Com três anos de investigações, a Lava Jato continua sendo tratada pela grande mídia como uma ação de "salvação nacional" e de "combate ao flagelo da corrupção". No mundo jurídico essa tese é amplamente contestada por juristas que apontam abusos de poder e violação de direitos fundamentais.
Reprodução STF
Ela Wiencko, subprocuradora-geral da República
Entre os procuradores do Ministério Público Federal o discurso que predominava na grande mídia era o de defesa da Lava Jato. Mas durante o 23º Seminário Internacional de Ciências Criminais, em São Paulo, nesta quarta-feira (30), a subprocuradora-geral da República Ela Wiecko de Castilho, fez duras críticas aos processos relacionados à operação que, segundo ela, seguem caminhos de exceção, em que se relativizam direitos, há “seletividade na escolha dos alvos da investigação” e o desejo de democracia é substituído pelo desejo de audiência.
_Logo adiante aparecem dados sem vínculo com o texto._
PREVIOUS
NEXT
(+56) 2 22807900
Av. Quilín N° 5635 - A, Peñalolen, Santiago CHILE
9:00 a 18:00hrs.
“O que foi feito nessas operações passou de alguns limites, algumas garantias individuais: da presunção da inocência, da proteção da imagem, do devido processo que seja realmente equilibrado. Por que alguns processos andam mais depressa do que os outros? A gente não ganha nada com isso”, enfatizou ela, que foi vice-procuradora-geral da República na gestão de Rodrigo Janot até agosto de 2016 e uma das oito candidatas para ocupar a vaga a partir de setembro deste ano.
Segundo ela, tanto a “lava jato” como a Ação Penal 470, conhecida como do mensalão, se encaixam nas características contrárias ao garantismo, formuladas pelo criminalista e professor Fernando Hideo Lacerda, entre as quais, a aplicação distorcida da teoria do domínio do fato e julgamentos de acordo com a “opinião pública(da)”, que segundo a subprocuradora transformam procedimentos em espetáculo e cumprem “interesses dos sistemas político e midiático”.
A afirmação da procuradora federal acontece na mesma semana que um filme sobre o processo é lançando e o evento de estreia contou com a presença de diversos membros do Poder Judiciário, inclusive o juiz Sérgio Moro, que comanda os processos da Lava Jato em primeira instância.
Para Wiecko, a espetacularização do processo fabrica uma luta entre o bem e o mal: “Para punir os bandidos que violam a lei, os mocinhos também violam a lei”, enfatizou ela, citando a filósofa Márcia Tiburi.
“Para agradar a audiência desconsideram-se consequências sociais e econômicas e são vazadas informações sigilosas aos poucos, de acordo com interesses”, completou.
Conduções coercitivas
A procuradora também criticou as conduções coercitivas por considerar que a pratica “não está alcançada nas regras legais”.
Ela reforçou que a seletividade do processo penal tem sido ampliada para escolher o tempo em que cada investigado será alvo de operações, criando um ambiente de exceção. Wiecko declarou ainda que a operação italiana “Mãos Limpas”, que Moro diz se inspirar para conduzir a Lava Jato, acabou posteriormente tendo procedimentos de exceção aplicados aos mais pobres, como suspeitos de tráfico de drogas.
Wiencko apontou que tão tese surgiu a partir dos anos 1990, com especialistas que queriam supostamente estender a Justiça penal para classes mais privilegiadas. Ela citou o juiz Moro e o criminalista gaúcho Luciano Feldens como um dos percursores dessa tese que, na sua avaliação, teve a sua aplicação “simplifica as coisas” ao avaliar que a impunidade é sempre causa da corrupção.
“O Ministério Público, se quer atuar na história da teoria econômica do Direito, tem que atuar de forma regrada, não pode ter pena negociada caso a caso. No que se refere ao acordo de leniência, a participação do Ministério Público faz com que a instituição entre na regulação da economia. A gente quer isso? Isso está na Constituição? Isso precisa ser claramente discutido. Tudo o que aconteceu até agora mostra que temos de enfrentar o problema de estabelecer democracia no país.”
Código próprio
O professor Jacinto Nelson de Miranda Coutinho, da Universidade Federal do Paraná e convidado para o mesmo painel, afirmou que o discurso da eficiência penal tem ultrapassado a preocupação com o respeito ao processo de Justiça.
Ele afirmou que, como diz o juiz Alexandre Morais da Rosa, cada vara do país adota hoje um Código Penal próprio. Embora considere comum a existência de juízes contra legem, Miranda Coutinho disse que tribunais superiores passaram a fazer “vista grossa” para condutas irregulares.
“Agora não tem mais controle”, reclamou. “Trânsito em julgado não é nem mais trânsito em julgado.” Segundo o professor, a busca por mais punição desde os anos 1990 gerou apenas mais medo da violência, sem resultados positivos.